Gelbe Karte für den Vizepräsidenten

ZWEITE LIGA Sportlich geht es wieder bergauf für den FC St. Pauli. Dem fünfköpfigen Vereinspräsidium dagegen drohen bei der Jahreshauptversammlung heute Abend durchaus heftige Turbulenzen

Es rumpelt gewaltig in der Kommunikation zwischen Vereinsspitze und Fanbasis

Die Herren stellen sich auf eine lange turbulente Nacht ein. Wenn heute um 18.30 Uhr die Jahreshauptversammlung des FC St. Pauli im Hamburger Congress-Centrum beginnt, dürfte dem fünfköpfigen Präsidium des Fußballzweitligisten gehörig der Wind ins Gesicht blasen: In der Kommunikation zwischen Vereinsspitze und Fanbasis rumpelt es seit Monaten gewaltig.

Und das so heftig, dass zwei Angehörige der vereinsintern mächtigen „Abteilung fördernde Mitglieder“ (AFM) einen Abwahlantrag gegen Vizepräsident Gernot Stenger gestellt haben. Der 55-jährige Jurist, so der Vorwurf, habe den ständigen Fan-Ausschuss belogen.

Dabei geht es um scheinbare Nebensächlichkeiten: darum, wann er von bestimmten Vorlagen der Deutschen Fußball-Liga (DFL) wusste. Und darum, ob er einen vorgeschlagenen Maßnahmenkatalog zwischenzeitlich als „unterschriftsreif“ eingeschätzt hat oder nicht. Stenger bestreitet die Vorwürfe, der Fan-Ausschuss aber nennt seine Aussagen „nicht haltbar“.

Etliche Fan-Gremien lehnen die von der DFL angeregte Verschärfung von Sicherheitsmaßnahmen im Stadion ab. Auch die Spitze des FC St. Pauli erteilte dem DFL-Papier vergangene Woche eine Absage – der enge Zeitkorridor reiche nicht aus für eine vereinsinterne Diskussion.
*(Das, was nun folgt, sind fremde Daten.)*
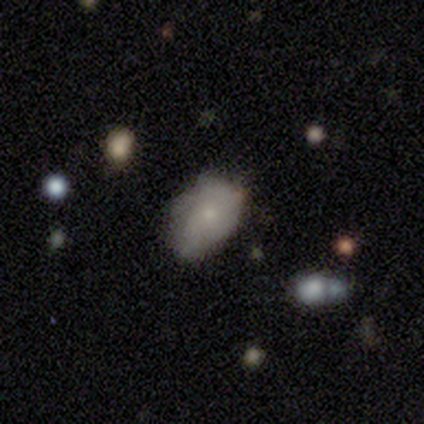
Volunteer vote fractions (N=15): Smooth or featured? 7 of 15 (47%) said featured or disk. Edge-on disk? 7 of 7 (100%) said no. Bar? 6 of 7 (86%) said no. Spiral arms? 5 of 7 (71%) said yes. Spiral winding? 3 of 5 (60%) said medium. Spiral arm count? 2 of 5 (40%) said can't tell. Bulge size? 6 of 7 (86%) said small. Merging? 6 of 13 (46%, tied with minor disturbance) said none.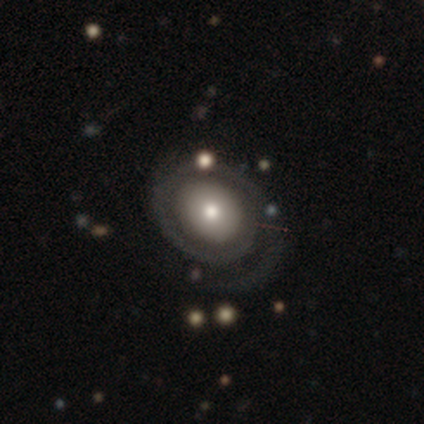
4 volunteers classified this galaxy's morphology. Volunteers were most divided on "spiral winding": tight: 67%, medium: 33%, loose: 0%. More confident: edge-on disk — no (100%); bar — no (100%); spiral arms — yes (100%); merging — none (100%); smooth or featured — featured or disk (75%); spiral arm count — 1 (67%); bulge size — small (67%).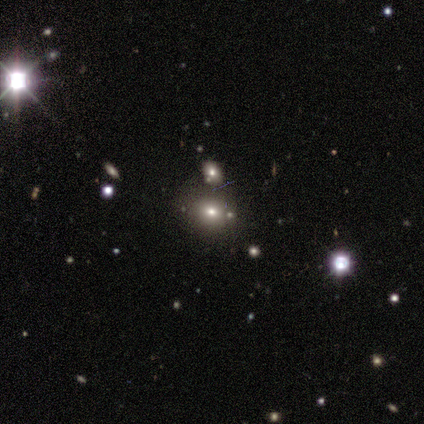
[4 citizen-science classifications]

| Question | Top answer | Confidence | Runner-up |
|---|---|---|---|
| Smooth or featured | star or artifact | 75% | smooth (25%) |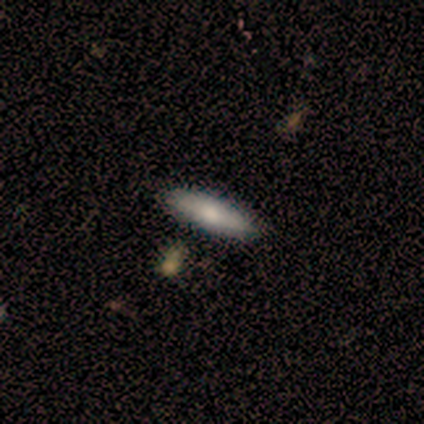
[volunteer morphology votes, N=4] type=smooth (100%); roundness=in between (50%, tied with cigar-shaped); merging=none (75%).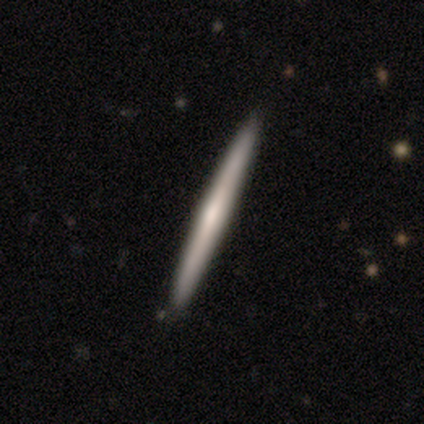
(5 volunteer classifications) This is likely a featured or disk galaxy (60%). It is clearly viewed edge-on (100%). Edge-on bulge: likely rounded (67%). Merging: clearly none (100%).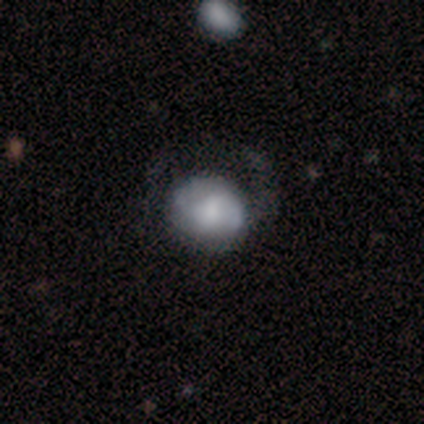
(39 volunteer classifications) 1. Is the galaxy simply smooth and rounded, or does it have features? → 64% featured or disk, 36% smooth, 0% star or artifact.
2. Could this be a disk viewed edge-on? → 100% no, 0% yes.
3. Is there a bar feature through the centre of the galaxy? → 56% no, 44% weak, 0% strong.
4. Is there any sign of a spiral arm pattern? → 60% no, 40% yes.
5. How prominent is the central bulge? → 40% moderate, 24% small, 20% none, 16% large, 0% dominant.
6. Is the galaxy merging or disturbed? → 44% none, 23% major disturbance, 13% minor disturbance, 0% merger.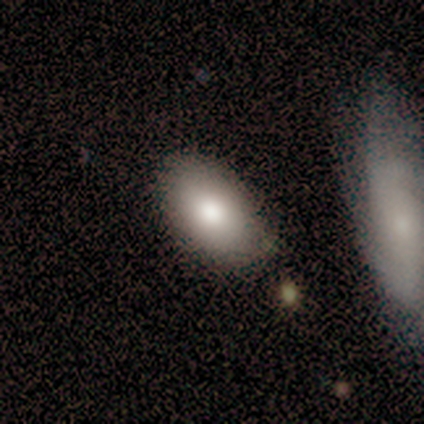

Sind Basis und Präsidium also in der Sache gar nicht so weit voneinander entfernt, fühlen sich viele Fans dennoch von Stenger getäuscht. „Wer lügt, der fliegt“, lautete da nur eins der Transparente gestern im Millerntor-Stadion.

Mit einer Abwahl Stengers, für die eine Dreiviertel-Mehrheit notwendig wäre, ist heute Abend allerdings nicht zu rechnen. So empfiehlt das Fan-Blog „Lichterkarussell“ taktisches Abstimmungsverhalten: ein „Stattgeben des Abberufungsantrages“ biete sich „als ‚Schuss vor den Bug‘“ an.

Talfahrt verlangsamt

Dass die zwischenzeitliche sportliche Talfahrt des FC auf der Versammlung ein wenig in den Hintergrund treten kann, dafür sorgte am Sonntag ein klarer Heimerfolg: 4:1 (1:1) gewann die Elf über den MSV Duisburg. Für diesen bislang höchsten Saisonsieg sorgte eine Leistungssteigerung in der zweiten Halbzeit sowie ein gut aufgelegter Finn Bartels. Dessen Verlegenheitsflanke landete nach 18. Minuten auf Umwegen auf Daniel Ginczeks Fuß – und schließlich im Netz der Gäste. Das 2:1 und das 3:1 schoss Bartels Mitte der zweiten Halbzeit gleich selbst. Beim 4:1 durch den eingewechselten Mahir Saglik musste Bartels zwei Minuten vor Schluss dann nur noch anerkennenden Applaus beisteuern.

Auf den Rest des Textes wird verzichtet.